By Manik Aftab ⏐ 7 months ago ⏐ Newspaper Icon Newspaper Icon 2 min read
JF 17 Thunder Aircraft

JF 17 stocks continue to surge as Rafale struggles following recent air combat incidents, with Chengdu Aircraft Corporation (CAC) shares soaring at the Shenzhen Stock Exchange (SZSE) after reports of Pakistan shooting down India’s French-made Dassault Rafale fighter jet.

The shares of Chengdu Aircraft Corporation (CAC) have witnessed a remarkable rally, climbing by CNY 36 in just one week at the Shenzhen Stock Exchange (SZSE), after news broke that Pakistan had downed India’s 4.5th generation Dassault Rafale fighter aircraft during an aerial engagement.

Since May 5, CAC’s stock price has skyrocketed by 63 percent, showcasing strong investor confidence, while Dassault Aviation — the manufacturer of the Rafale — has seen its shares slip by 3 percent over the same period. The strong performance reaffirms that JF 17 stocks continue to surge amid growing international attention.

Jf 17 Stocks Continue To Surge As Rafale Comes Tumbling Down

As of 9:45 AM Pakistani time today, Chengdu’s shares stood at CNY 95.86, marking a gain of CNY 16 or 20 percent. Meanwhile, Dassault Aviation’s shares closed at EUR 314.6, down EUR 11.2 or 3.44 percent, according to the latest trading data (as of May 9, 5:35:23 PM GMT+2).
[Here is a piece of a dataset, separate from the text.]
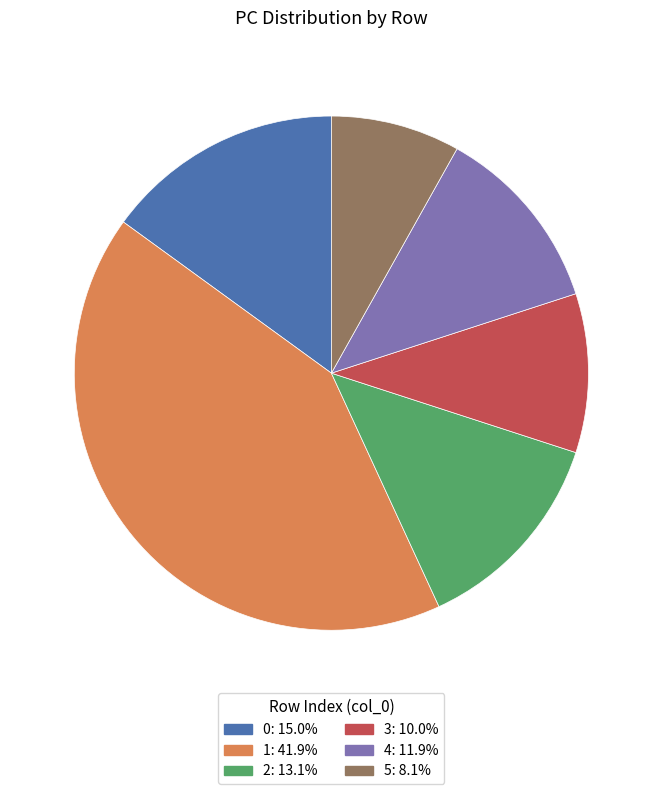

Approximately how many times larger is the value at 5 compared to 0?

0.5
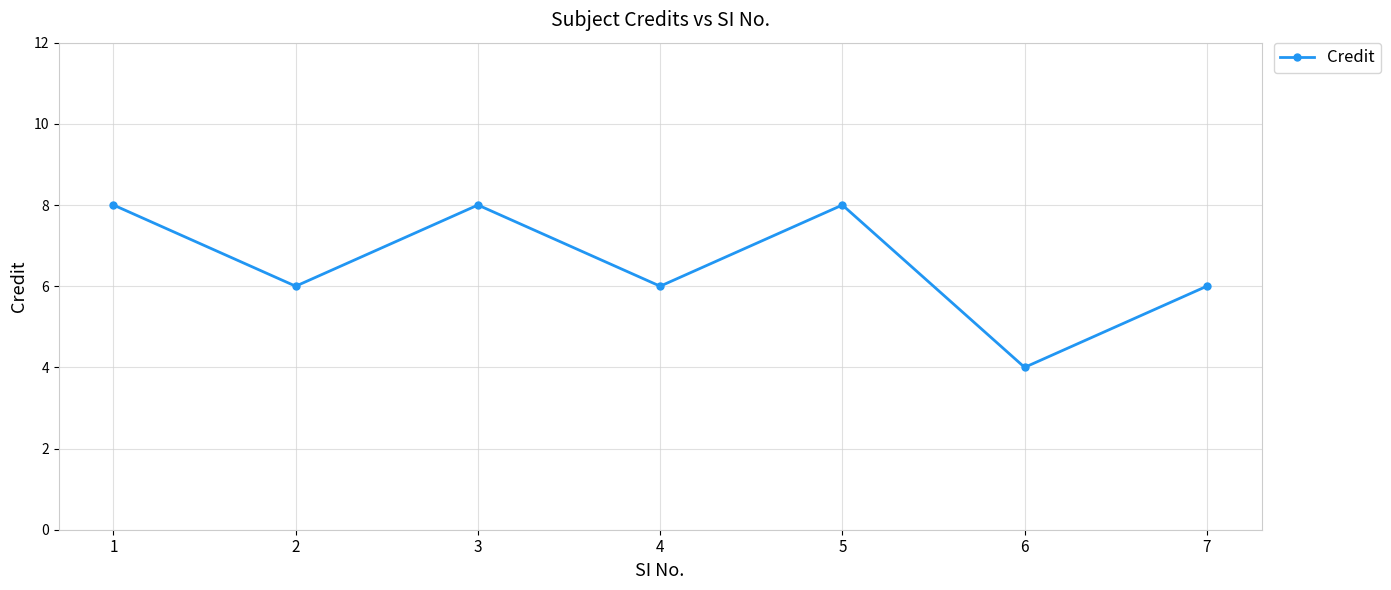

True or false: the data shows 4 at 1.

False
Jf 17 Stocks Continue To Surge As Rafale Comes Tumbling Down

The situation escalated further during a Sunday joint press conference held by India’s defense officials. The Indian Air Force (IAF) acknowledged asset losses during air combat, including Rafale jets, although no detailed breakdown was provided.

The Indian Defence Ministry’s statement that “losses are part of combat” has been widely interpreted by defense analysts as an admission of significant damage, including the confirmed loss of Rafale fighters. In contrast, the JF 17 stocks continue to surge, reflecting growing faith in the aircraft’s performance and resilience on the battlefield.